Somewhere after his fifth beer, Vergil looked deeply into Dante's eyes mid-conversation, placed his hand on his friend's shoulder and said

"Dante, have I ever told you...... badonkadonk."

"I know." Dante whispered.

"FAGGOTS ON THE DANCE FLOOR!" Nero shouted from a few seats away.

"WHERE?!" Dante and Vergil said at the same time, looking around only to reason it was them.

Oh.

"Alright! Enough of this!" said Dante standing up. "Let us continue Vergil's lesson number 2! Drunk driving around town to find chicks!"

"W-What?! Isn't that like... illegal?" said Vergil.

"No." said Nero, "That's a ter--"

Dante slapped his hand over Nero's mouth "AN EXCELLENT IDEA, I KNOW NERO! Now let's go!"

Nero groaned, but they were all sick of drinking in this shitty bar so they got back into the car, Dante practically throwing Nero into the backseat. Vergil turned the car on, and Dante gave the instructions on how to get out of the parking lot and back into town, and it seemed all was well. Vergil ended up on the curb at least three times, causing Nero to scream in his ear each time, before things started to get under control (or so they though because they were DRUNK1)

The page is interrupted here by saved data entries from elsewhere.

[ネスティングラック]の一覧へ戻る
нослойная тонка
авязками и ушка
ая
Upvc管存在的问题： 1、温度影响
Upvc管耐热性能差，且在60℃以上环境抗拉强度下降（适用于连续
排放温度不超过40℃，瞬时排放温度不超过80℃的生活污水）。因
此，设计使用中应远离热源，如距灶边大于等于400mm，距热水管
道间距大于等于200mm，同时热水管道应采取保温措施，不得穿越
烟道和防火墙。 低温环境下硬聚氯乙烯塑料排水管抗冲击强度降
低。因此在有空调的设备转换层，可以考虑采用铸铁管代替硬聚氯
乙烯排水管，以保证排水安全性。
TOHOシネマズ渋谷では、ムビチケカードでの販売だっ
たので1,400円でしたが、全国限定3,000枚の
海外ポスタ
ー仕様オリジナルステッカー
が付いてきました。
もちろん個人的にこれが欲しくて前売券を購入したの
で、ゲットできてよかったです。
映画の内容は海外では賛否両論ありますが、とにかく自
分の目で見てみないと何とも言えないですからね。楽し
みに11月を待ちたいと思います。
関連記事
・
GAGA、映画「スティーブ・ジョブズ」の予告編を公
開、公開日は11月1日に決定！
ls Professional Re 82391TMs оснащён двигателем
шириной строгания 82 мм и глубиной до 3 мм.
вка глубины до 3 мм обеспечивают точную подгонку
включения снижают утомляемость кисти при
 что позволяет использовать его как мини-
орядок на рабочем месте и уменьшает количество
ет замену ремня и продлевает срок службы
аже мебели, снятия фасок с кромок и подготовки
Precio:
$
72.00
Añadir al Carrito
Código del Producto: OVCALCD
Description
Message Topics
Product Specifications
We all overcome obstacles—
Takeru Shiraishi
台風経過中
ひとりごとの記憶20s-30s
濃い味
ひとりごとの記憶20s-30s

"Man, thank god I wrote my will before this. We're totally going to die." said Nero.

Vergil just laughed, "You actually did that? I guess it was probably a good idea..."

Dante simply adjusted his shades and pulled a rose out of god knows where (but Nero and Vergil stopped questioning these things long ago) "Ladies, ladies, just go with it. We'll be fine."

It was at that moment that the radio started playing the ultimate song:

image Click to view



Instantly the three of them began dancing in their seats, flailing like drunken idiots with broken limbs, the radio volume on full blast and the windows rolled down. It was a moment that was truly magical on all accounts, unprecedented in it's stupidity and level of bro bonding.

Then Vergil drove off a bridge, but it was okay because they were the demons.



the end :)

Leaving this one public so everyone can see the glory.